Berna-Bruxelles: così lontane, così vicine
Una volta che saranno conclusi i ballottaggi per la Camera Alta e che il Parlamento avrà eletto il nuovo governo federale per i prossimi quattro anni, la Svizzera dovrà finalmente prendere una decisione riguardo la sua politica europea. Dopo lunghi e intensi negoziati, Bruxelles e le capitali europee attendono ormai da mesi una parola definitiva da parte elvetica sull’accordo istituzionale. Già questa estate non sono mancati alcuni segnali di impazienza, a partire dal disconoscimento da parte Ue dell’equivalenza della Borsa svizzera. Tuttavia, appare probabile che l’insediamento del nuovo esecutivo rappresenti un termine davvero non più rinviabile per capire se la Svizzera è in grado di fare sintesi, anche tra le parti sociali e i Cantoni, sull’accordo che dovrà regolare l’accesso reciproco al mercato unico.

Si tratta di una decisione esistenziale per la Svizzera, se è vero che il mercato unico vale per ogni cittadino elvetico un aumento di 2.900 euro del proprio reddito. A indicarlo sono le stime di uno studio della Fondazione Bertelsmann che nella Svizzera individua addirittura il Paese che approfitta maggiormente del mercato dell’Unione. Il che può apparire paradossale, se si considera che la Confederazione non è uno Stato membro Ue. Ma è invece del tutto logico, se si osserva che il principale risultato dello studio dimostra che sono le regioni più vicine al centro dell’Europa a trarre maggiori benefici rispetto a quelle periferiche (i vantaggi per il reddito degli italiani si attesterebbe intorno ai 763 euro pro capite).

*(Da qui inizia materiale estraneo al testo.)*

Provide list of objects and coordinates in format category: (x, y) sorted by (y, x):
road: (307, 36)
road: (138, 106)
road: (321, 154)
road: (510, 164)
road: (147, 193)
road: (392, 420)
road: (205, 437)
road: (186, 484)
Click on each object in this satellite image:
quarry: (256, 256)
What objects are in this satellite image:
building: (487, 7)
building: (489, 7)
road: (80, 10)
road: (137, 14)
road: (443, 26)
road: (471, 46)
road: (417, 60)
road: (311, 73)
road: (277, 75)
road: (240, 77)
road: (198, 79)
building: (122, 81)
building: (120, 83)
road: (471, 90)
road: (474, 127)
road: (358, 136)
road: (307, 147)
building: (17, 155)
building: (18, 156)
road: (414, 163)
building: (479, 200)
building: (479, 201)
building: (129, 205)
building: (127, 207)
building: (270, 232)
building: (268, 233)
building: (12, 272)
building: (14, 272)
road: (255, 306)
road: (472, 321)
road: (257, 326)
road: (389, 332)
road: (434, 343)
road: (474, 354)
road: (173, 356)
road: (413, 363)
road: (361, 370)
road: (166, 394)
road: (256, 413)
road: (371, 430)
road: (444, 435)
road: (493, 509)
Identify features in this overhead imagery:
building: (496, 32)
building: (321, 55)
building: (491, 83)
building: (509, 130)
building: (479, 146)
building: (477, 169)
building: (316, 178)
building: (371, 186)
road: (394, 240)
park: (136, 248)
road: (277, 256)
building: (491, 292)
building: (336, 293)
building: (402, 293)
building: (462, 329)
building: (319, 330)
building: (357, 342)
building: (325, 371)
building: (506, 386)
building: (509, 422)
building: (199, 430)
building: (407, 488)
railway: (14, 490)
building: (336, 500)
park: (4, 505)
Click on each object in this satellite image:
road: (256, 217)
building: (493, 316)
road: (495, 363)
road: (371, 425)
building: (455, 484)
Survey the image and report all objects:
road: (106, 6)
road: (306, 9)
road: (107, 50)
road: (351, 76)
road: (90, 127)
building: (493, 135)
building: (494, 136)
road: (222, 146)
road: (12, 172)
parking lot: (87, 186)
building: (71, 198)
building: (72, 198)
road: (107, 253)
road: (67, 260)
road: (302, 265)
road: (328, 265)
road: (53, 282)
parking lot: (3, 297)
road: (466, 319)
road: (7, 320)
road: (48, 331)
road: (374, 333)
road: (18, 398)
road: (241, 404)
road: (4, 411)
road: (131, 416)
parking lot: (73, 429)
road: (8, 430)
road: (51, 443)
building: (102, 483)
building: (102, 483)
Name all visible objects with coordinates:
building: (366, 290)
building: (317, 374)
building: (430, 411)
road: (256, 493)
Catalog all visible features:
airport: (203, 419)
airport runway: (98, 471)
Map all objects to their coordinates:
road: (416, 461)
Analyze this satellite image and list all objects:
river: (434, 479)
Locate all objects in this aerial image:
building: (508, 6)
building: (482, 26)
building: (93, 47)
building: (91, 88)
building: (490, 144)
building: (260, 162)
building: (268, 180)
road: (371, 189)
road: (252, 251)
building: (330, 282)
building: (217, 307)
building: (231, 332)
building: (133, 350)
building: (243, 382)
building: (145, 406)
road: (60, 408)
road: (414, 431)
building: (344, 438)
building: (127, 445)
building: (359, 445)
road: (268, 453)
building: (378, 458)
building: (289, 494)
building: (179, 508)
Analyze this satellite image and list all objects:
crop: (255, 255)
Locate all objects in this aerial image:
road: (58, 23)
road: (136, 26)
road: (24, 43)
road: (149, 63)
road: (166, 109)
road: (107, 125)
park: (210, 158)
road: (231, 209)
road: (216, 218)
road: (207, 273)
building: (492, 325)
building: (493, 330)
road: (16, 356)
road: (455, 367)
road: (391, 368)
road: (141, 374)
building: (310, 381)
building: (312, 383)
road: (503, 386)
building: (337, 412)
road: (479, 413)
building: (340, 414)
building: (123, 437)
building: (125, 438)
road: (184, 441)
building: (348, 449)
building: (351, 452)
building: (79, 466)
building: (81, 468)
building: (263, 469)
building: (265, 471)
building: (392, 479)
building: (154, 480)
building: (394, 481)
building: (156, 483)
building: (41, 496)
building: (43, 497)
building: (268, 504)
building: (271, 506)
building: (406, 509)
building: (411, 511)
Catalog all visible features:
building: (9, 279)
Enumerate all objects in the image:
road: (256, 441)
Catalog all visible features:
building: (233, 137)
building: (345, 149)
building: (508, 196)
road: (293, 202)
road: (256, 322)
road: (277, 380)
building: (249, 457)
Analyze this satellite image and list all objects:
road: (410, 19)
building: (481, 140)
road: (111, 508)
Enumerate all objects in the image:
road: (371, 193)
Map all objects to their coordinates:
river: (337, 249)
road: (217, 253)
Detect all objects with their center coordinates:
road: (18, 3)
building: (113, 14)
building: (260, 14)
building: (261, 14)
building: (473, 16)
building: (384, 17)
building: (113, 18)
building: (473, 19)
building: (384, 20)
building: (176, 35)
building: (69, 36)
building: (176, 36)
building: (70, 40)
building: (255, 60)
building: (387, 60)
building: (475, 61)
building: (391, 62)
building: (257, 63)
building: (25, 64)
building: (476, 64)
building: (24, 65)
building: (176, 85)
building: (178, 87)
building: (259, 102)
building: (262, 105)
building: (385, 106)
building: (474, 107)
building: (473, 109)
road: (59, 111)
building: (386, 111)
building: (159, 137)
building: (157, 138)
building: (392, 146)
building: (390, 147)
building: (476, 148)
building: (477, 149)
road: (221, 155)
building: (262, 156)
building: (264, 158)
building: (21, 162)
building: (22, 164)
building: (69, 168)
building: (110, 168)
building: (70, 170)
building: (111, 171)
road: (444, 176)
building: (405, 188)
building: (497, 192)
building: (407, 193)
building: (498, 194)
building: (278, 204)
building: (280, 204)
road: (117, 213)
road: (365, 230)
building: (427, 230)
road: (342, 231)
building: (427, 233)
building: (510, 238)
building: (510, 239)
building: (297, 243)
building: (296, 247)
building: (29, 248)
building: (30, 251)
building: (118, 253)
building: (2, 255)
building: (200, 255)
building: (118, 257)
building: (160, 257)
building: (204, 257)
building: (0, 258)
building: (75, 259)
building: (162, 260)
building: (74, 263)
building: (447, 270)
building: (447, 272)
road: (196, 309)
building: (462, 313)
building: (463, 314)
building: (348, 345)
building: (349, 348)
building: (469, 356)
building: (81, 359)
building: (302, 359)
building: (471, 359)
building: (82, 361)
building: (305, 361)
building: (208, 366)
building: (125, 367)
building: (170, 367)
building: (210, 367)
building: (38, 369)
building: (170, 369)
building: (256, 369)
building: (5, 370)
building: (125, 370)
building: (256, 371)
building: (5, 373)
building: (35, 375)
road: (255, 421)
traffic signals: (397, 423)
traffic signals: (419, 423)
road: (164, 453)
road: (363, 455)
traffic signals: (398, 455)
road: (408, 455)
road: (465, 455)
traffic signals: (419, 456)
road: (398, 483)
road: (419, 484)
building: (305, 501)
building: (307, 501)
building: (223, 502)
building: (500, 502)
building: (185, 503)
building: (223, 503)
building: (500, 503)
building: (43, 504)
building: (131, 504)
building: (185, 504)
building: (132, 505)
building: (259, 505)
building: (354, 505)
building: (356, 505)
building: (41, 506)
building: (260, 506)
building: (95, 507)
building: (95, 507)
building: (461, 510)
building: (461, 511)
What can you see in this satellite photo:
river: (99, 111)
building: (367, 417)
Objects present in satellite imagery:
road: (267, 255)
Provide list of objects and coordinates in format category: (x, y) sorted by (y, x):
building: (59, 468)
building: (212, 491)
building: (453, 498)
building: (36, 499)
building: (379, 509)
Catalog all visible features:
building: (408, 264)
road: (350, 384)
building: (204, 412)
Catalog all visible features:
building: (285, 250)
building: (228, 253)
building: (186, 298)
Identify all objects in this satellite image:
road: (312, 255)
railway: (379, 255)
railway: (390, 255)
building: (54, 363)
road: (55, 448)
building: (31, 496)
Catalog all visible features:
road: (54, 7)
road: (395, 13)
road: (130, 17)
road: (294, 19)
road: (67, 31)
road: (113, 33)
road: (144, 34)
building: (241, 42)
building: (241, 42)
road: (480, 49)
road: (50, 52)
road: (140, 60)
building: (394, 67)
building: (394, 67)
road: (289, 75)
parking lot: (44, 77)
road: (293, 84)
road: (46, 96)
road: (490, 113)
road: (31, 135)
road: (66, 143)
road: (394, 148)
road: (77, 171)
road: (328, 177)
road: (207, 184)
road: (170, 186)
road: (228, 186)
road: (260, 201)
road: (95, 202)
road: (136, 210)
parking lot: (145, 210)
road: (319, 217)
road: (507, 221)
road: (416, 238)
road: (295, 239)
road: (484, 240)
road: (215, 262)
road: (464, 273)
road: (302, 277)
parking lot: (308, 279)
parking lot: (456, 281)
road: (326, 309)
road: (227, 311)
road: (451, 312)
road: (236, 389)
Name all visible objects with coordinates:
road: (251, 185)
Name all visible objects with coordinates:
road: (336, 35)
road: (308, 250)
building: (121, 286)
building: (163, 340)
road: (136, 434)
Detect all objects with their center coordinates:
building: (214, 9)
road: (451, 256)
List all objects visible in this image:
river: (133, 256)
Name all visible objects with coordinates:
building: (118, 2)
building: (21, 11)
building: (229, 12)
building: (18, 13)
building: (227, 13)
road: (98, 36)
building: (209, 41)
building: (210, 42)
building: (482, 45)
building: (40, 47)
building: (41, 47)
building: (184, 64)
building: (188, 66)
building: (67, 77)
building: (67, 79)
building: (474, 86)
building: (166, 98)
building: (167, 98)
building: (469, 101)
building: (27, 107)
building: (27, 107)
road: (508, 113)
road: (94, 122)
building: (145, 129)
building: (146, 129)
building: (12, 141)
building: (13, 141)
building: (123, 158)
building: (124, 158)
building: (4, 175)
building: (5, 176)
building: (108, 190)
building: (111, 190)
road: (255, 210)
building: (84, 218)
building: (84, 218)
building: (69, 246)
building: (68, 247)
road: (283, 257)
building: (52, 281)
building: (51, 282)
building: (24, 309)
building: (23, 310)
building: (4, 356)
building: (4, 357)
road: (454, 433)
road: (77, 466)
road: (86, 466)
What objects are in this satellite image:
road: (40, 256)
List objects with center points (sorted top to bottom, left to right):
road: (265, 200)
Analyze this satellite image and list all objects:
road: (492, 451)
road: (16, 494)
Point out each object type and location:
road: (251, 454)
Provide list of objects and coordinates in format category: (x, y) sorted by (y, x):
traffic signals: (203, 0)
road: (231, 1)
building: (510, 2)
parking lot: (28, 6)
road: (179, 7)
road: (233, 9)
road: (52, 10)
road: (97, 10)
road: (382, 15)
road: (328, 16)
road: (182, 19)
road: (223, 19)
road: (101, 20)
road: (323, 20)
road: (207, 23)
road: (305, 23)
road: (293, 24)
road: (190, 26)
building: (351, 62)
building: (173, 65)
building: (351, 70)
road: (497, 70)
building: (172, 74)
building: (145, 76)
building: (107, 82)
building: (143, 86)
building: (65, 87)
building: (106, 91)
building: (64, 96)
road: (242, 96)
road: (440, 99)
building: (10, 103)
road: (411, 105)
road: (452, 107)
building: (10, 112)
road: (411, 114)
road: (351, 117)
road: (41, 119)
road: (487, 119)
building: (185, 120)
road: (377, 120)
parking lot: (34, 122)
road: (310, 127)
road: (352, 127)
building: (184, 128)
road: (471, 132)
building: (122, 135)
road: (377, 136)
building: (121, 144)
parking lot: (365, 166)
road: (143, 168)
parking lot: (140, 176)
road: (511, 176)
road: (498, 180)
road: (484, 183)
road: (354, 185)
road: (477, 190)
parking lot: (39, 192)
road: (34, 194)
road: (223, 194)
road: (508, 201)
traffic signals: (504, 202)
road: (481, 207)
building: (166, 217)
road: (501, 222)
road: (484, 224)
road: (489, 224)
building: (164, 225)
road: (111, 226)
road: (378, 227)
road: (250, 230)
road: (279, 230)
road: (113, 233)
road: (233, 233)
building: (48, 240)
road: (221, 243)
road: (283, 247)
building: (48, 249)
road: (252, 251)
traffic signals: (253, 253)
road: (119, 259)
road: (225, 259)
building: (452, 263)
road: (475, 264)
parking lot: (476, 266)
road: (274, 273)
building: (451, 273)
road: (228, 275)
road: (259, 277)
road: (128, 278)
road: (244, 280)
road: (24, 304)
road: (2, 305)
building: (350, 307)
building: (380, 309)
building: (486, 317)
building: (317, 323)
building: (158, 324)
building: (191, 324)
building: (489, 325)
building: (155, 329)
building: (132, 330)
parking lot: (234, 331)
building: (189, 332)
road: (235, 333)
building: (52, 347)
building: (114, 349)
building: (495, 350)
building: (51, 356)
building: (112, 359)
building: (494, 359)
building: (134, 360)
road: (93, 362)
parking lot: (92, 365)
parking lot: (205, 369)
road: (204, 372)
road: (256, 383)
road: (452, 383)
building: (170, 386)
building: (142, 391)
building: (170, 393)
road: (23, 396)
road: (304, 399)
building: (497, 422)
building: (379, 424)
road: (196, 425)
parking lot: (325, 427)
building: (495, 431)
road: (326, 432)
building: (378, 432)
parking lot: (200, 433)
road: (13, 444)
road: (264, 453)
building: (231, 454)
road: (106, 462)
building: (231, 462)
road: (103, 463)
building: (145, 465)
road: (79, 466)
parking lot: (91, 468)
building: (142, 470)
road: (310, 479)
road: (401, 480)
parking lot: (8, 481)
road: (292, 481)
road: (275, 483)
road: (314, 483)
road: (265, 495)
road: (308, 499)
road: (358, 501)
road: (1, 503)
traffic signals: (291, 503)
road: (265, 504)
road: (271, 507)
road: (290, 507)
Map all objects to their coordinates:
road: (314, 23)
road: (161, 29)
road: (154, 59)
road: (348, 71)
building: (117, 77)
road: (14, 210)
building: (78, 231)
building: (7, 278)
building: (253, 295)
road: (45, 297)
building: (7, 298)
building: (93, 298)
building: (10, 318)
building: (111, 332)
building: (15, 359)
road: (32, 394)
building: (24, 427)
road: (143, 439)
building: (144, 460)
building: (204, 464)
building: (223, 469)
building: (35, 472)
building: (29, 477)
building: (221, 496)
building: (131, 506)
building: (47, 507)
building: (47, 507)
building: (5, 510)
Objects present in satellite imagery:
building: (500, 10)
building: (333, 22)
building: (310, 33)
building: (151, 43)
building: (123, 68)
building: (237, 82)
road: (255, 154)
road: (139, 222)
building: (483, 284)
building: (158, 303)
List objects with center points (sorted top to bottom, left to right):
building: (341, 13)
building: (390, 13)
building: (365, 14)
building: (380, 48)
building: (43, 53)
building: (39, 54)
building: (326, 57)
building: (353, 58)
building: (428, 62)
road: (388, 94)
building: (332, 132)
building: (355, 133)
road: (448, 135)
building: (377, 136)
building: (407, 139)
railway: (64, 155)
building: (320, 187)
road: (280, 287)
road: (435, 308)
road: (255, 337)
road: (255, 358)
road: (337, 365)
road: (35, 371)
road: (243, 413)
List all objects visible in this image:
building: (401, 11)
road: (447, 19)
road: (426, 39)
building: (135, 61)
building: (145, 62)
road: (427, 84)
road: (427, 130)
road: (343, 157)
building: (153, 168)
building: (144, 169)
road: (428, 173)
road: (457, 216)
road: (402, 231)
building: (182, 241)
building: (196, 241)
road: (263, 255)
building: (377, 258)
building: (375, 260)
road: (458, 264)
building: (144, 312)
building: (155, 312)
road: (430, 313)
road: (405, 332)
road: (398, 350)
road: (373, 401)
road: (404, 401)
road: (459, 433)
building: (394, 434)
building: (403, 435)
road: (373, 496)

La discussione pubblica riguardo l’accordo istituzionale sarà tuttavia particolarmente difficile. La destra nazionalista è pronta a scendere in campo per difendere il suo referendum sull’abolizione della libera circolazione delle persone, su cui il popolo svizzero voterà verosimilmente a maggio. Un “sì” avrebbe come conseguenza di annullare tutti gli accordi economici fra le due parti: in altri termini, una Brexit alla svizzera. È uno scenario improbabile e avversato da quasi tutte le forze politiche, ma che non si può escludere completamente.

L’arretramento alle elezioni di domenica delle forze più ostili all’accordo, quali i populisti e in una certa misura anche dell’ala sindacale dei socialisti, è un segnale circa la consapevolezza della società svizzera della necessità di continuare a svilupparsi come una società aperta e saldamente connessa all’Unione europea per affrontare le sfide comuni. Allo stato, sarebbe però riduttivo considerare che il rinforzo delle componenti progressiste in Parlamento comporti automaticamente un’accelerazione nell’introduzione di certe politiche europee controverse, contro le quali si è schierata anche parte della sinistra ecologista, in particolare in ambito energetico e agricolo. Ecco che dal formidabile laboratorio politico svizzero si attende una nuova prova di sé.